Four weeks to due date! Getting there!
Of course, I'm a complete and total wreck, which at least this time around I knew would be the case. What I posted to Facebook the other day:
30 days to due date!
...and I'm having a tough time.
Last
pregnancy at this time I had to deal with both Darcy's death and the TOTAL PACK
OF LIES that women are sold about pregnancy: that it's the strongest, sexiest,
most existence-validating, time of your life. This time at least I knew to
expect the enormous physical discomfort/pain, the peeing every 15 minutes, the
inability to sleep AT ALL, the throwing up from heartburn, the explosion of
anxiety and hormonal madness. At least I'm not beating myself up for not
wanting to take 10-mile hikes or pose for professional glamour photos.
But this time I'm parenting a toddler.
And Bingley had a seizure a few weeks ago - all his blood tests came back fine and it hasn't happened again, but of course the thought that my remaining dog might be sick is one I can hardly stand.

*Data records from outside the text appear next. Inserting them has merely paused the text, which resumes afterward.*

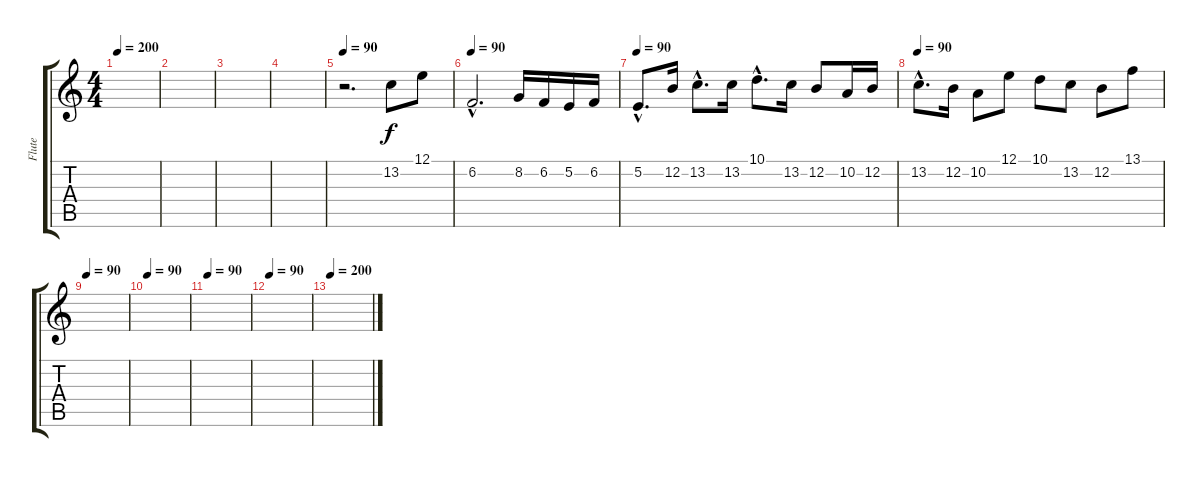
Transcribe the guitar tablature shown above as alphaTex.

\track ("Flute" "Flute") {instrument flute}
\staff {score tabs}
\tuning (E4 B3 G3 D3 A2 E2) {hide}
\ts (4 4)
\tempo 200
\clef g2
\ks c
|
|
|
|
\tempo 90
r.2{d} 13.2.8 12.1.8 |
\tempo 90
6.2{hac}.2{d} 8.2.16 6.2.16 5.2.16 6.2.16 |
\tempo 90
5.2{hac}.8{d} 12.2.16 13.2{hac}.8{d} 13.2.16 10.1{hac}.8{d} 13.2.16 12.2.8 10.2.16 12.2.16 |
\tempo 90
13.2{hac}.8{d} 12.2.16 10.2.8 12.1.8 10.1.8 13.2.8 12.2.8 13.1.8 |
\tempo 90
|
\tempo 90
|
\tempo 90
|
\tempo 90
|
\tempo 200
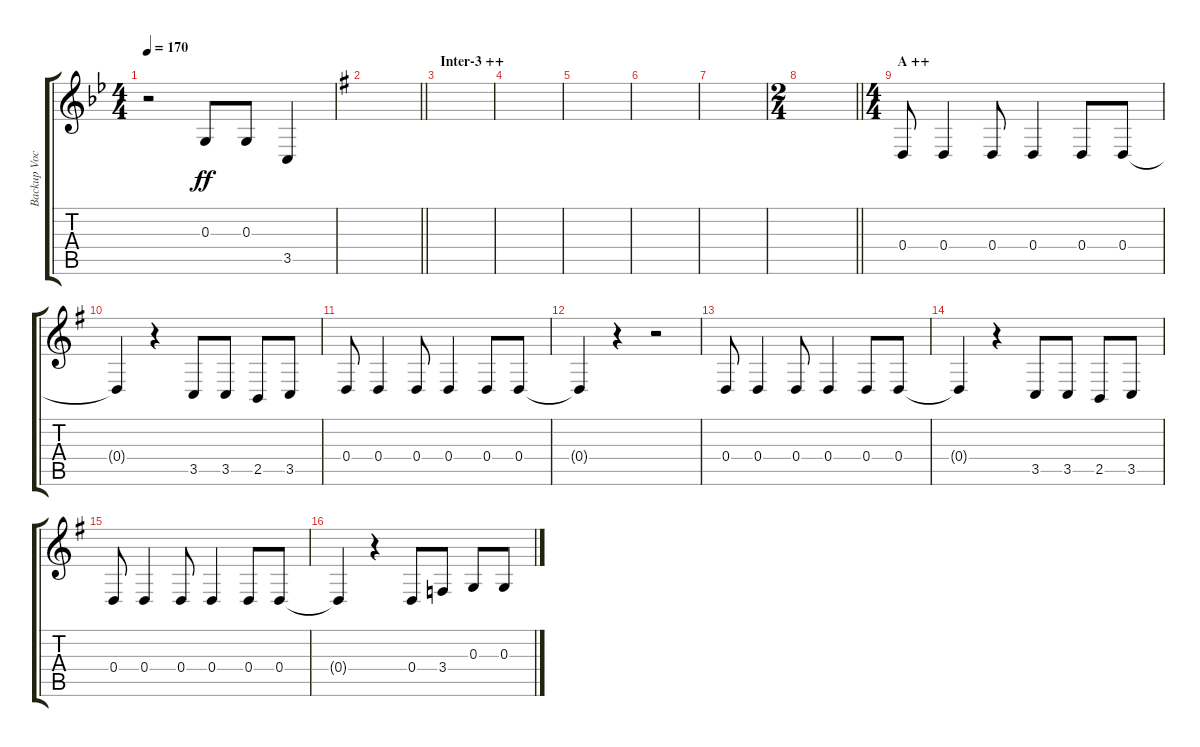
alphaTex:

\track ("Backup Vocals" "Backup Voc") {instrument tuba}
\staff {score tabs}
\tuning (E4 B3 G3 D3 A2 E2) {hide}
\ts (4 4)
\tempo 170
\clef g2
\ks bb
r.2{dy ff} 0.3.8 0.3.8 3.5.4 |
\barLineRight lightlight
\ks g
|
\section ("" "Inter-3 ++")
|
|
|
|
|
\ts (2 4)
\barLineRight lightlight
|
\ts (4 4)
\section ("" "A ++")
0.4.8 0.4.4 0.4.8 0.4.4 0.4.8 0.4.8 |
0.4{t}.4 r.4 3.5.8 3.5.8 2.5.8 3.5.8 |
0.4.8 0.4.4 0.4.8 0.4.4 0.4.8 0.4.8 |
0.4{t}.4 r.4 r.2 |
0.4.8 0.4.4 0.4.8 0.4.4 0.4.8 0.4.8 |
0.4{t}.4 r.4 3.5.8 3.5.8 2.5.8 3.5.8 |
0.4.8 0.4.4 0.4.8 0.4.4 0.4.8 0.4.8 |
0.4{t}.4 r.4 0.4.8 3.4.8 0.3.8 0.3.8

And the diabetes thing, with the accompanying need to police my eating and deny myself foods I want, is beyond triggering and miserable. It's so hard to feel like the competent, patient, organized adult that I absolutely need to be right now at work and as a mother, when food and the scale are the enemies again just as much as when I was seventeen. (And no, telling myself "it's for the baby" doesn't help, because narratives of maternal martyrdom make me itch.)
I forgot to add that last time the political situation was not like this. The energy reserves that are tapped by being frightened every moment of every day would drain me even if I was not pregnant, not parenting, and able to eat a damn carbohydrate now and then. As it is, I always feel like I have more or less just satiated a vampire (ha! joke's on him! I'm anemic!). It is the worst.
This morning I went out to the store for something I had already ordered on-line. Love pregnancy brain.
Read since last posting:
The Eagle Catcher, by Margaret Coel. Mystery set on a Wyoming Indian reservation. Not at all bad for the first in a series.
The Fallen Leaves, by Wilkie Collins. Hilarious! Victorian novel
coincidences may be my favorite thing ever: in this one a character hears about
a long-lost person who has been the object of professional searches for sixteen
years. He then goes for a walk through London and no prizes for guessing
who literally the first person he talks to turns out to be. Also there are
long digressions on socialism.
Our Man in Charleston: Britain's Secret Agent in the Civil War South, by
Christopher Dickey. A pretty good non-fiction book about a British diplomat and
his attempts to stop his country from siding with the South during the American
Civil War. Interesting, accessible, but felt somewhat non-comprehensive at
times and I can't quite put my finger on why. Maybe because the diplomat
himself disappears for long periods of the narrative?
The
Short, Strange Life of Herschel Grynszpan: A Boy Avenger, a Nazi Diplomat, and
a Murder in Paris, by Jonathan Kirsch.
Odd little book about a Jewish teenager who shot a diplomat at the German
embassy in Paris and then got caught up in the propaganda machine as the Nazis
tried to decide how to try him and how to frame the incident. There isn't much
more to the story, and Kirsch isn't always successful in making it represent
the Jewish experience as a whole, so it felt a little unsatisfying.
Circling the Sun, by Paula McLain. A fictionalization of Beryl Markham's life, complete with people telling her every other page how beautiful and "unlike any other woman in the world" she is. How do we get across to writers that we don't need that in a heroine? Petitions? Seriously, I need to know. The "A Unique Snowflake Is The Only Worthy Snowflake / Not Like Other Girls" narrative is honestly fucking toxic for female readers (especially young ones), and I am sick of it.
Dark Fire, by C.J. Sansom. Mystery set during Henry VIII's reign. Both gripping in its own right and does a really good job of bringing across how absolutely terrifying it must have been to live under an unstable dictator allowed to do whatever the hell he wanted. NOT THAT I AM SAYING THIRD-PARTY SUPPORTERS SHOULD BE LITERALLY FORCED TO READ ABOUT HENRY VIII RIGHT NOW BUT I DO NOT THINK IT IS A BAD IDEA.
The Lost Tudor Princess: The Life of Lady Margaret Douglas, by Alison Weir. Weir is SO hit-or-miss, and this was a miss: convoluted and dull. Having an author be this erratic is more frustrating than writing them off completely.
And now I think I really do have to pack the hospital bag. I've been delaying it because of course it feels like a jinx, but who knows what might happen and being unprepared is not going to make anything easier. And since we have, like, 200 size 1 diapers now thanks to my pregnancy brain, might as well pack some of them up.